All too often, there is a tendency to be concerned with the rights of homosexuals as long as they somehow appear to be heterosexual, whatever that is. The masculine woman and the feminine man often are looked down upon by the official policy of homophile organizations, but the Janus Society is concerned with the worth of an individual and the manner in which she or he comports himself. What is offensive today we have seen become the style of tomorrow, and even if what is offensive today remains offensive tomorrow to some persons, there is no reason to penalize such non-conformist behavior unless there is direct anti-social behavior connected it.

Letter to the Editor
Another clue comes from a letter to the editor published in Drum a few months after the magazine reported on the sit-in. According to D. E. of New York, “I, too, was not served at Dewey’s…. Four girls and I had just come from services at church, planning to eat breakfast. None of us had ever been to Philly before but were told: ‘Don’t you remember last night? I told you then we don’t serve you people here.’”

Other Evidence
Mainstream newspapers apparently did not report on the Dewey’s sit-ins or demonstrations. Police reports on the incident have not been found. The Janus Society newsletter reported that one local television station provided a news report, but this has not been found.

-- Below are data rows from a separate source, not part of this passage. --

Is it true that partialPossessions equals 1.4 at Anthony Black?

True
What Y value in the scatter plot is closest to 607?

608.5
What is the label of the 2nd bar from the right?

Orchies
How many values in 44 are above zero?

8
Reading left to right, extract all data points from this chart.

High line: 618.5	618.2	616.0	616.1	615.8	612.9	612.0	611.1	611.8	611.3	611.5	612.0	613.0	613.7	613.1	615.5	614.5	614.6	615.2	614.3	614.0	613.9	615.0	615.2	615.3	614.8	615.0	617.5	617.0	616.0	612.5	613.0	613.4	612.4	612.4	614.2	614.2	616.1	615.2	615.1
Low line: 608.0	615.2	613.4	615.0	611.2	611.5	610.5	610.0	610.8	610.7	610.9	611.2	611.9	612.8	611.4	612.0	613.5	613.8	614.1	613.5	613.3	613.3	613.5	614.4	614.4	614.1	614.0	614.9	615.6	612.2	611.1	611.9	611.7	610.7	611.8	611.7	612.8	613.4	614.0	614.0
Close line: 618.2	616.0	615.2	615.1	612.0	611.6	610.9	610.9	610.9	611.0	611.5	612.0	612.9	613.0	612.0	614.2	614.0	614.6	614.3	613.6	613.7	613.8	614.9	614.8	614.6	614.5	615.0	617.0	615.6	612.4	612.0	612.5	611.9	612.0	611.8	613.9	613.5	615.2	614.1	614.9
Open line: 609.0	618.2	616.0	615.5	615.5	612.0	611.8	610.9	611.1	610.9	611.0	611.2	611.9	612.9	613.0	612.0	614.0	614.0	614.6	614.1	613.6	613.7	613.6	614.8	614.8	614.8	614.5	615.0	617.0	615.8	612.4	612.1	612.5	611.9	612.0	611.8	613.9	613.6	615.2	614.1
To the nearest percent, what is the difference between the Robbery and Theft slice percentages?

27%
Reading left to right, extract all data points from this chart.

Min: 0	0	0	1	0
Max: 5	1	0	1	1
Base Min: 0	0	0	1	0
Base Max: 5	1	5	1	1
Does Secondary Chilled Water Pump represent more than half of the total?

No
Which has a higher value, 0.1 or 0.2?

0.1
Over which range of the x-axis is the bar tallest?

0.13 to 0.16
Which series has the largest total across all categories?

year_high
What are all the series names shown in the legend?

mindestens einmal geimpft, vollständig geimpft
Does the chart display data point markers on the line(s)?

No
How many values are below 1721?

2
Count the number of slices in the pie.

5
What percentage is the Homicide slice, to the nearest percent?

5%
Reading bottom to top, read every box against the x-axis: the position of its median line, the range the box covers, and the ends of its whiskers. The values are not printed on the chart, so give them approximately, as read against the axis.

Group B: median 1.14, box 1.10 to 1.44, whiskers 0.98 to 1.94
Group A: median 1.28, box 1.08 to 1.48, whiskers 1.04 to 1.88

Historians have shown that the Dewey’s restaurants in Center City, especially the ones on 13th and 17th Streets, had significant LGBT patronage. The 17th Street Dewey’s was near Rittenhouse Square, which was popular among LGBT Philadelphians in the 1950s and 1960s. This Dewey's was located within several blocks of a large number of LGBT bars, clubs, coffeehouses, and restaurants in Philadelphia’s Center City.

Racially Diverse Group
We also know that the Philadelphia police routinely abused, arrested, and harassed LGBT people who congregated in and around these sites. Oral histories conducted in the 1990s indicate that the Dewey’s restaurants on 13th and 17th Streets were frequented in the 1950s and 1960s by a racially diverse group of patrons, including LGBT and non-LGBT people, drag queens, and sex workers.

50th Anniversary Commemoration
This feature was developed to commemorate the 50th anniversary of the Dewey’s sit-in, an important episode in lesbian, gay, bisexual, and transgender mobilization and radicalization in the 1960s.

The feature has four parts:

First are four primary sources from 1965: (1) the Janus Society April flier distributed during the demonstrations at Dewey’s; (2) the Janus Society Newsletter’s May report on the sit-ins and demonstrations; (3) Drum magazine’s August report on the protests; and (4) a letter to the editor, published in Drum in November, which referred to denials of service at Dewey’s.

Second are excerpts of five oral histories that reference the 1965 Dewey’s protests, including one in which a Philadelphia lesbian talks about participating in the demonstrations.

Third are photographs of Dewey’s and the 1965 protests.

Fourth is a bibliography of secondary books and articles by scholars and journalists (including John D’Emilio, me, Susan Stryker, Bob Skiba, and Ray Simon) who have discussed the 1965 Dewey’s sit-ins and demonstrations.